Variant prector reports from our repo
```{r, echo = FALSE}
# library
library(knitr)
# generated the work flow on terminal using
# the dirctory and path is found in my computer for the image
#command visualises the results from variant predictor effector
knitr::include_graphics("/home/icipe/varianteffector.pdf")
#include_graphics("/home/icipe/VariantEffectPredictorresults-Homosapiens-Ensemblgenomebrowser97.pdf")
```
Snakemake is a diverse language, that can be used for manipulation of data, in this example: we would like to diplay only phase one of the variant calling analysis.
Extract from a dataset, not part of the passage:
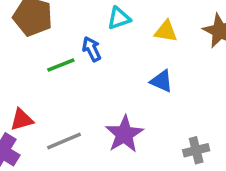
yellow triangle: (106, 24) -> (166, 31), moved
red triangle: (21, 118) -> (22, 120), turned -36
Employing rmarkdown and commands from snakemake we demonstrate the versatity of the workflow language
```{r}
#Also one has the option to run any number of rules they require
# library installation
library(reticulate)
library(tidyverse)
# command from snakemake (diplays the output of phase one script: preprocesing of reads
#(fastqc analysis(fastqc), adapter removal and contaminate removal(trimmomatics)))
# to run a dry run of the snakemake command
# removing intern = true displays the results in the console
system("/home/icipe/miniconda3/envs/variant_calling/bin/snakemake -n --until trimming_reads")
# use of intern = true is used to display knitr output in either pdf or html
system("/home/icipe/miniconda3/envs/variant_calling/bin/snakemake -n --until trimming_reads", intern = TRUE)
```
```{r}
#Also one has the option to run any number of rules they require
###library installation
library(reticulate)
library(tidyverse)
# this useful for the application of snakemake command
system("/home/icipe/miniconda3/envs/variant_calling/bin/snakemake -n --help")
```
The snakemake pipeline was evaluated with data used for acreditation in H3Africa consortium. The data was evaluated to have reported 27921 SNPs and 1589 INDELs demonstrating the functionality of our work flow. Although the snakemake workflow was able to generate the SNPs vcf files. Additional study is required for other types of variant studies.